The American Academy of Pediatrics (AAP) supports and recognizes behavioral techniques in helping infants learn to sleep. Two different sleep-training methods, the “Controlled Comforting” and the “Camping Out” methods were specially recognized in a recent study evaluating the longer effects of sleep training.  I am a big fan of sleep training. We did this with our baby and it changed our lives! She picked up on it so quickly and learned how to self soothe and sleeps like a champ!

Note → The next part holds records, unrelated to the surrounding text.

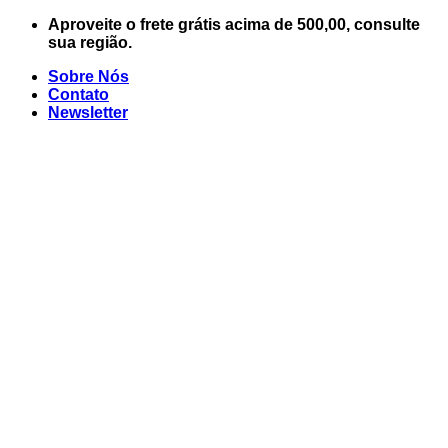
Skip
Aproveite o frete grátis acima de 500,00, consulte
to
sua região.
content
Sobre Nós
Contato
Newsletter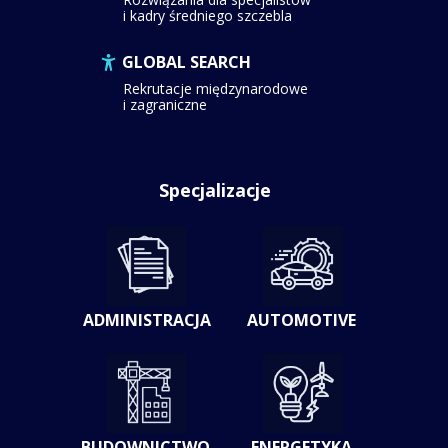
i kadry średniego szczebla
GLOBAL SEARCH
Rekrutacje międzynarodowe
i zagraniczne
Specjalizacje
ADMINISTRACJA
AUTOMOTIVE
BUDOWNICTWO
ENERGETYKA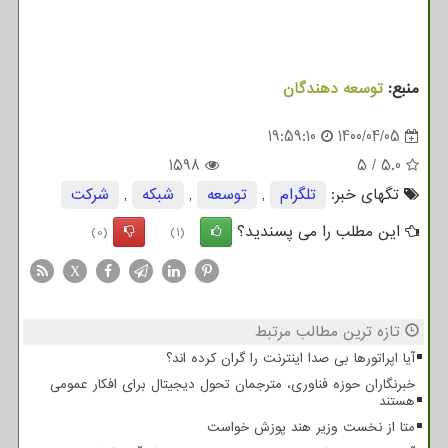
منبع:
توسعه دهندگان
19:59:10
1400/04/05
1598
5
/
5.0
تگهای خبر:
تلگرام
,
توسعه
,
شبكه
,
شركت
این مطلب را می پسندید؟
(0)
(1)
X
تازه ترین مطالب مرتبط
آیا اپراتورها بی صدا اینترنت را گران کرده اند؟
خبرنگاران حوزه فناوری، مترجمان تحول دیجیتال برای افکار عمومی
هستند
متا از نخست وزیر هند پوزش خواست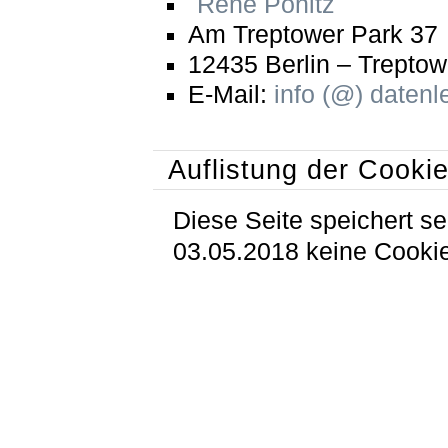
René Pönitz
Am Treptower Park 37
12435 Berlin – Treptow
E-Mail:
info (@) datenl
Auflistung der Cooki
Diese Seite speichert se
03.05.2018 keine Cooki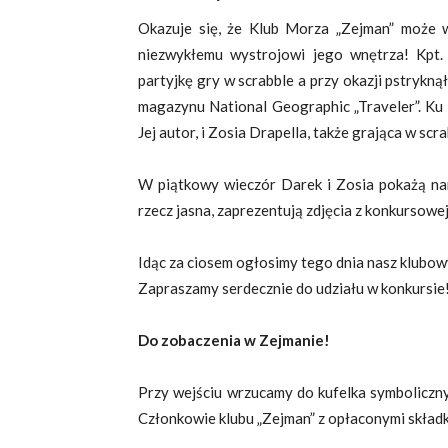
Okazuje się, że Klub Morza „Zejman” może w
niezwykłemu wystrojowi jego wnętrza! Kpt. 
partyjkę gry w scrabble a przy okazji pstrykną
magazynu National Geographic „Traveler”. Ku n
Jej autor, i Zosia Drapella, także grająca w sc
W piątkowy wieczór Darek i Zosia pokażą nam 
rzecz jasna, zaprezentują zdjęcia z konkursowej
Idąc za ciosem ogłosimy tego dnia nasz klubow
Zapraszamy serdecznie do udziału w konkursie
Do zobaczenia w Zejmanie!
Przy wejściu wrzucamy do kufelka symboliczn
Członkowie klubu „Zejman” z opłaconymi składk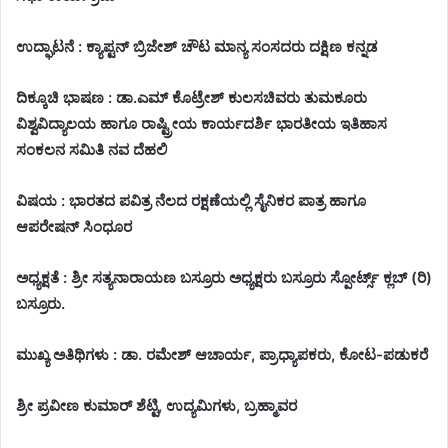
ಉದ್ಘಾಟನೆ : ಕ್ಯಾಪ್ಟನ್ ಬ್ರಿಜೇಶ್ ಚೌಟ ಮಾನ್ಯ ಸಂಸದರು ದಕ್ಷಿಣ ಕನ್ನಡ
ದಿಕ್ಕೂಚಿ ಭಾಷಣ : ಡಾ.ಎಮ್ ಕೊಟ್ರೇಶ್ ಕುಲಸಚಿವರು ತುಮಕೂರು
ವಿಶ್ವವಿದ್ಯಾಲಯ ಹಾಗೂ ರಾಷ್ಟ್ರೀಯ ಕಾರ್ಯದರ್ಶಿ ಭಾರತೀಯ ಇತಿಹಾಸ
ಸಂಕಲನ ಸಮಿತಿ ನವ ದೆಹಲಿ
ವಿಷಯ : ಭಾರತದ ಪವಿತ್ರ ನೆಲದ ರಕ್ಷಣೆಯಲ್ಲಿ ಸೈನಿಕರ ಪಾತ್ರ ಹಾಗೂ
ಆಪರೇಷನ್ ಸಿಂಧೂರ
ಅಧ್ಯಕ್ಷತೆ : ಶ್ರೀ ಸತ್ಯನಾರಾಯಣ ಬಸ್ರೂರು ಅಧ್ಯಕ್ಷರು ಬಸ್ರೂರು ಸ್ಪೋರ್ಟ್ಸ್ ಕ್ಲಬ್ (ರಿ)
ಬಸ್ರೂರು.
ಮುಖ್ಯ ಅತಿಥಿಗಳು : ಡಾ. ರಮೇಶ್ ಆಚಾರ್ಯ, ಪ್ರಾಧ್ಯಾಪಕರು, ಕೋಟ-ಪಡುಕರೆ
ಶ್ರೀ ಪ್ರವೀಣ ಕುಮಾರ್ ಶೆಟ್ಟಿ, ಉದ್ಯಮಿಗಳು, ಬ್ರಹ್ಮಾವರ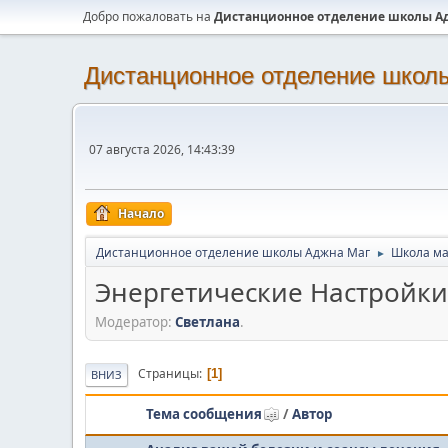
Добро пожаловать на
Дистанционное отделение школы А
Дистанционное отделение школ
07 августа 2026, 14:43:39
Начало
Дистанционное отделение школы Аджна Маг
Школа ма
►
Энергетические Настройки
Модератор:
Светлана
.
Страницы
1
ВНИЗ
Тема сообщения
/
Автор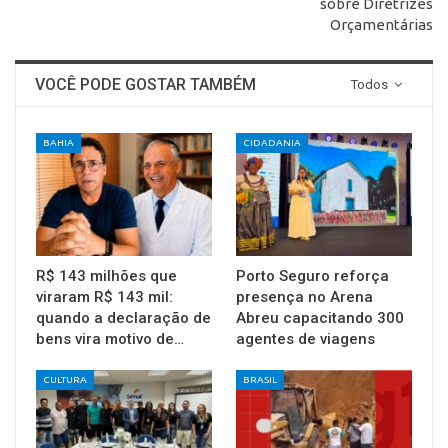
sobre Diretrizes
Orçamentárias
VOCÊ PODE GOSTAR TAMBÉM
Todos
BAHIA
CIDADANIA
R$ 143 milhões que
Porto Seguro reforça
viraram R$ 143 mil:
presença no Arena
quando a declaração de
Abreu capacitando 300
bens vira motivo de…
agentes de viagens
CULTURA
BRASIL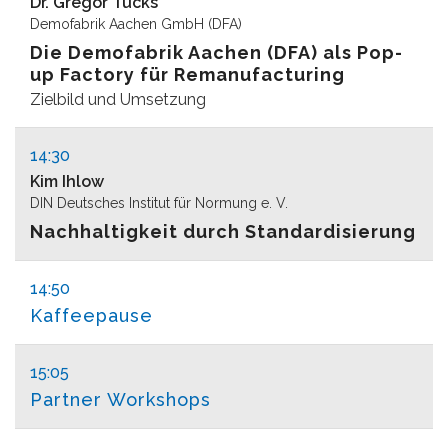
Dr. Gregor Tücks
Demofabrik Aachen GmbH (DFA)
Die Demofabrik Aachen (DFA) als Pop-
up Factory für Remanufacturing
Zielbild und Umsetzung
14:30
Kim Ihlow
DIN Deutsches Institut für Normung e. V.
Nachhaltigkeit durch Standardisierung
14:50
Kaffeepause
15:05
Partner Workshops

The “Controlled Comforting” method includes laying them down in bed, saying goodnight, and allowing them to fall asleep on their own. If they cry, leave them for a few minutes then go back in and reassure them. After you leave the room, wait a little longer to go back in. If your baby takes a binky then you can give that to them, reassure them, then leave the room. “Put simply, when you use controlled crying, you resist the urge to immediately pick up your child when she cries. This helps her to move on from depending on you to rock, sing, stroke or feed her to sleep – to being able to self-soothe.” (


The “camping out” method involves you, the parent, laying or sitting next to your baby’s crib/bed and gently patting or stroking your baby to sleep. Once they are asleep then you can leave the room. One reference states, “Camping out is a way of dealing with persistent settling and waking problems in babies and young children. It can also help with older children who are having problems getting to sleep, particularly if they feel anxious or frightened.” (


While these are the two methods mentioned by the AAP, there are several methods and options that are available to parents that can fit your parenting style and level of comfort.